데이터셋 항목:
++++++

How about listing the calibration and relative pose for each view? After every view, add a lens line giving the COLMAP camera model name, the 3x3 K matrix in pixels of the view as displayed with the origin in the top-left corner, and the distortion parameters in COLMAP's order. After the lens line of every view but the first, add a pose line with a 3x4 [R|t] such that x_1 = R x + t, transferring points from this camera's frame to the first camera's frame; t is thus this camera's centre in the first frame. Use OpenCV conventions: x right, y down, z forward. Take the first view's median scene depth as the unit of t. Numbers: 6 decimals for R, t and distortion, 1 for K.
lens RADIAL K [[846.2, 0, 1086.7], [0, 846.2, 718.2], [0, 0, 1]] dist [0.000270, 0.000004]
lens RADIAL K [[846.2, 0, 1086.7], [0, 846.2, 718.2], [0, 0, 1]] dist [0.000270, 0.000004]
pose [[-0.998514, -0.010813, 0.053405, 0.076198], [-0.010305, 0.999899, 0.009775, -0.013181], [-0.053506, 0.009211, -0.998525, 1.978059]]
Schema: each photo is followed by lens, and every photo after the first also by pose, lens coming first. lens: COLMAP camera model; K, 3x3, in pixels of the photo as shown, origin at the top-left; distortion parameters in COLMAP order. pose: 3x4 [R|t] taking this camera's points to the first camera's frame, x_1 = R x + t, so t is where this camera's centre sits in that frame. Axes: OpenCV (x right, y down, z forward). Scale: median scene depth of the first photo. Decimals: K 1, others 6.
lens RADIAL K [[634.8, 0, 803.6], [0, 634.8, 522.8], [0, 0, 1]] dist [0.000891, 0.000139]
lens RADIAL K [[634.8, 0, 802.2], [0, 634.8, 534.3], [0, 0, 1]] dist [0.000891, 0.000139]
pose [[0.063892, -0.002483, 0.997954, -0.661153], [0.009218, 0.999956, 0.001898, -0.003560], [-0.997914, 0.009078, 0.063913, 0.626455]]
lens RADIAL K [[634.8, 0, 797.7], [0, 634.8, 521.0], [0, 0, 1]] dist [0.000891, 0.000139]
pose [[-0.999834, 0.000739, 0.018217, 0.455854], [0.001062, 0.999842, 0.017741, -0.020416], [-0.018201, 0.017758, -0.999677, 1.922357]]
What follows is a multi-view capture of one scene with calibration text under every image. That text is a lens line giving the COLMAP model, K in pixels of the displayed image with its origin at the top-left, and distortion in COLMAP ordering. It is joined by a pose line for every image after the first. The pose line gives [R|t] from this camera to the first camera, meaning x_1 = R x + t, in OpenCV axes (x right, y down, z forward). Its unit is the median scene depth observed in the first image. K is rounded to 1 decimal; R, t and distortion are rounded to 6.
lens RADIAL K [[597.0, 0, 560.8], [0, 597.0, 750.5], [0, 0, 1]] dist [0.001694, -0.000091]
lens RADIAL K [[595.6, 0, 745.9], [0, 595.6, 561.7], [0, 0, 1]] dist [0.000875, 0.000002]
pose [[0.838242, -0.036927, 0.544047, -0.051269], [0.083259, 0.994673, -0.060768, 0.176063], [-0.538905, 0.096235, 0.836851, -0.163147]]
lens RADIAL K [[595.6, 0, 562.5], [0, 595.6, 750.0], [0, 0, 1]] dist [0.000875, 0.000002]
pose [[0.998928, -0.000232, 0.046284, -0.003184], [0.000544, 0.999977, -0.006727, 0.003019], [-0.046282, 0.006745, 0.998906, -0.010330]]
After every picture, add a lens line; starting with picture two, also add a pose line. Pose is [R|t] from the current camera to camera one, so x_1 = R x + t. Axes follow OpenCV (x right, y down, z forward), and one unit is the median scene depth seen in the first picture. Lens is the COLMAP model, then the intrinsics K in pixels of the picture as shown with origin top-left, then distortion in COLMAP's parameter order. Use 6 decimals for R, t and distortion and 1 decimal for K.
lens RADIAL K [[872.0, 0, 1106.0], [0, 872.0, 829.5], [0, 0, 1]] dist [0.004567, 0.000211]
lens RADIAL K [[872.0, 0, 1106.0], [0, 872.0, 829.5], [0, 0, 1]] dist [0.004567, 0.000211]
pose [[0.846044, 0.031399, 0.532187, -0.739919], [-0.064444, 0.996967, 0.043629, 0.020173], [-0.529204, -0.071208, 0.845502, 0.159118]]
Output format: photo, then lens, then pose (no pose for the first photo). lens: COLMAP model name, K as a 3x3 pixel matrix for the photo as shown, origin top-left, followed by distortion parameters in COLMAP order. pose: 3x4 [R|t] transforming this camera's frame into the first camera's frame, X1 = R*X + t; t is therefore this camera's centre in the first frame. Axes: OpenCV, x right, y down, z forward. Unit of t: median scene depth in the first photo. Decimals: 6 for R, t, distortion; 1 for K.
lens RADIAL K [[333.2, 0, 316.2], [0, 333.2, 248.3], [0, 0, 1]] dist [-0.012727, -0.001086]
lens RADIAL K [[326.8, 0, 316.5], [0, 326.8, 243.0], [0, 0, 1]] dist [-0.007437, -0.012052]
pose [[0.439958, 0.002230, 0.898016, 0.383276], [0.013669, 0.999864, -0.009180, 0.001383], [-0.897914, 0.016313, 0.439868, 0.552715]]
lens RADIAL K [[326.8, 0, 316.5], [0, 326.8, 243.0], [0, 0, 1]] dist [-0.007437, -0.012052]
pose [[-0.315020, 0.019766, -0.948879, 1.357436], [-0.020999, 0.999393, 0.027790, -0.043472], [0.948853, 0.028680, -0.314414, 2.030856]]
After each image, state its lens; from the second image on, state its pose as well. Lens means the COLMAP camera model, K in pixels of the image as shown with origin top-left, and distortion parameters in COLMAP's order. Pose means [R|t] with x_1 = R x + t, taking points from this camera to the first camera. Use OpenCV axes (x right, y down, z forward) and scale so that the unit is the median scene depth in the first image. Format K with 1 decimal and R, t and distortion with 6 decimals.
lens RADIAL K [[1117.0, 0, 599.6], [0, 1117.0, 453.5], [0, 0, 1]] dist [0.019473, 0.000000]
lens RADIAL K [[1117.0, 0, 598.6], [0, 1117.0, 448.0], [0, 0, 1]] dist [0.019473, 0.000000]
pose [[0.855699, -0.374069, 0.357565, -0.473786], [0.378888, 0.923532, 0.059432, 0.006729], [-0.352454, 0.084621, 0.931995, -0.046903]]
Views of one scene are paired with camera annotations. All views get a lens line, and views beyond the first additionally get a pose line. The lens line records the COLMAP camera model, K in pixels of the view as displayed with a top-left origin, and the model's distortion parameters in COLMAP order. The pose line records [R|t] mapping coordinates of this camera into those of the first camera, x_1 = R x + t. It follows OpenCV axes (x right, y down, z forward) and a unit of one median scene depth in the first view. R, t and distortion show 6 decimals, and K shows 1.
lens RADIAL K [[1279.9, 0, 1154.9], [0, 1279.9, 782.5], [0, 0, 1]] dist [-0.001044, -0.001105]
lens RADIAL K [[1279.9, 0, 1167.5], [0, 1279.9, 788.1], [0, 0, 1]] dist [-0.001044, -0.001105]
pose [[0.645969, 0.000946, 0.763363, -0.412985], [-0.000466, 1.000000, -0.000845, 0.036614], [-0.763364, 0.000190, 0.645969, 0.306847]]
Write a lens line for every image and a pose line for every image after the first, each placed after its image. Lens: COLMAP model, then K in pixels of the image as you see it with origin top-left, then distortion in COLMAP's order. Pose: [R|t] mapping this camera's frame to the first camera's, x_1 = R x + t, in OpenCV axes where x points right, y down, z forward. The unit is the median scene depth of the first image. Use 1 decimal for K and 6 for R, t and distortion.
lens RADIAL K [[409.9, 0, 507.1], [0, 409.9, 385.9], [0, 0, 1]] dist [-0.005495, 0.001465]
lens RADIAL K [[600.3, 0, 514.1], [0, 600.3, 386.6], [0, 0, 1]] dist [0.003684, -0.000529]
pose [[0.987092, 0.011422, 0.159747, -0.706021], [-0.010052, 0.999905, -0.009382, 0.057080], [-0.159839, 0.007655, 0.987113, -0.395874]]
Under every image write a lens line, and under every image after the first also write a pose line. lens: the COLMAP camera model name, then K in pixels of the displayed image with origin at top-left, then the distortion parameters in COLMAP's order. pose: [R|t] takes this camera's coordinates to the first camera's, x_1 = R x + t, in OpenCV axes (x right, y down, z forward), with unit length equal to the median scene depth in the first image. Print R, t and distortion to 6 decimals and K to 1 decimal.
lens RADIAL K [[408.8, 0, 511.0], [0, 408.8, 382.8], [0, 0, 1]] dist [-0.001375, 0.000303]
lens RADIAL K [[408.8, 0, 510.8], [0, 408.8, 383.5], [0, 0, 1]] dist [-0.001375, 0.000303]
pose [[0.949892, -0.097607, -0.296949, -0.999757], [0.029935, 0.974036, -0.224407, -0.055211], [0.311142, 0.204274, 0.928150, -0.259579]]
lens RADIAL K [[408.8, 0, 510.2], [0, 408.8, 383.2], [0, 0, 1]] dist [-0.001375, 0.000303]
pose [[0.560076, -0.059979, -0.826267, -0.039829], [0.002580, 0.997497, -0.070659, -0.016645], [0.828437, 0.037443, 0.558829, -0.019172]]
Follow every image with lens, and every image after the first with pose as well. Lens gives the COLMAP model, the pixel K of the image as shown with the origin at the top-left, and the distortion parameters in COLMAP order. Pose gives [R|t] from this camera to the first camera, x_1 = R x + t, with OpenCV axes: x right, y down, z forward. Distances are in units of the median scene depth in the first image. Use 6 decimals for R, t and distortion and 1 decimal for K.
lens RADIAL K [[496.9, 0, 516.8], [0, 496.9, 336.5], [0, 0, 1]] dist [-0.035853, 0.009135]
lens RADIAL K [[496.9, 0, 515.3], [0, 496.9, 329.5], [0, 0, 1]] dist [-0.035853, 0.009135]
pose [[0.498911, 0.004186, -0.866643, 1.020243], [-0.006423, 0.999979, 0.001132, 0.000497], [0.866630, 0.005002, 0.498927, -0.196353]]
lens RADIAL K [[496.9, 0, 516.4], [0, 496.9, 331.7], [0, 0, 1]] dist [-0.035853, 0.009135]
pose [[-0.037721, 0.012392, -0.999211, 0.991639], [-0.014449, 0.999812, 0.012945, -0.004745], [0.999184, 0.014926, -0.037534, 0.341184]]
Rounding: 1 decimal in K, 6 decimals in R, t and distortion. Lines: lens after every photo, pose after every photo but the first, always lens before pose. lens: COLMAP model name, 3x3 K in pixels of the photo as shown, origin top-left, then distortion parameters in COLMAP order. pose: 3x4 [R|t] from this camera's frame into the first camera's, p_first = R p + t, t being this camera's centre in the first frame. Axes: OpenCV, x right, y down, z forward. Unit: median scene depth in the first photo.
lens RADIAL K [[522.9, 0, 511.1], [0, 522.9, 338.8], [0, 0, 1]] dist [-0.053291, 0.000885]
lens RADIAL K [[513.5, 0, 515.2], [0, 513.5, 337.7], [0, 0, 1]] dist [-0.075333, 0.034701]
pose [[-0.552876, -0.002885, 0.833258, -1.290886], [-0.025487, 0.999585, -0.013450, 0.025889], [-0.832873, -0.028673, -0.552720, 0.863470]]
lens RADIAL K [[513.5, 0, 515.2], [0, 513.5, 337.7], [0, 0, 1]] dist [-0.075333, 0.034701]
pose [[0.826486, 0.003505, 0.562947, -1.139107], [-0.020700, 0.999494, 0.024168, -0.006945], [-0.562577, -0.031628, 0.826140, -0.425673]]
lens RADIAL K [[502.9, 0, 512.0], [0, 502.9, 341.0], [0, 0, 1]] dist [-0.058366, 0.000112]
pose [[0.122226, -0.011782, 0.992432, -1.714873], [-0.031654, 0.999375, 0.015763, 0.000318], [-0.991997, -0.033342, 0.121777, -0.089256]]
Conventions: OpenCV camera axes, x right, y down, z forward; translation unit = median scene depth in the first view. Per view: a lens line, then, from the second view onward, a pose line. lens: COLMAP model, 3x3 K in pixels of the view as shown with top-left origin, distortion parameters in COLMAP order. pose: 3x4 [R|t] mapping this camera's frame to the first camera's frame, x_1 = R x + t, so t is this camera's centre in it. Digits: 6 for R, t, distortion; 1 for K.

++++++

__작성할 내용__.
자료의 맨 처음부터 "0.009211, -0.998525, 1.978059]]"가 들어 있는 줄까지, 양 끝을 포함해 그대로 옮겨 적으세요.

__연습 풀이__.
How about listing the calibration and relative pose for each view? After every view, add a lens line giving the COLMAP camera model name, the 3x3 K matrix in pixels of the view as displayed with the origin in the top-left corner, and the distortion parameters in COLMAP's order. After the lens line of every view but the first, add a pose line with a 3x4 [R|t] such that x_1 = R x + t, transferring points from this camera's frame to the first camera's frame; t is thus this camera's centre in the first frame. Use OpenCV conventions: x right, y down, z forward. Take the first view's median scene depth as the unit of t. Numbers: 6 decimals for R, t and distortion, 1 for K.
lens RADIAL K [[846.2, 0, 1086.7], [0, 846.2, 718.2], [0, 0, 1]] dist [0.000270, 0.000004]
lens RADIAL K [[846.2, 0, 1086.7], [0, 846.2, 718.2], [0, 0, 1]] dist [0.000270, 0.000004]
pose [[-0.998514, -0.010813, 0.053405, 0.076198], [-0.010305, 0.999899, 0.009775, -0.013181], [-0.053506, 0.009211, -0.998525, 1.978059]]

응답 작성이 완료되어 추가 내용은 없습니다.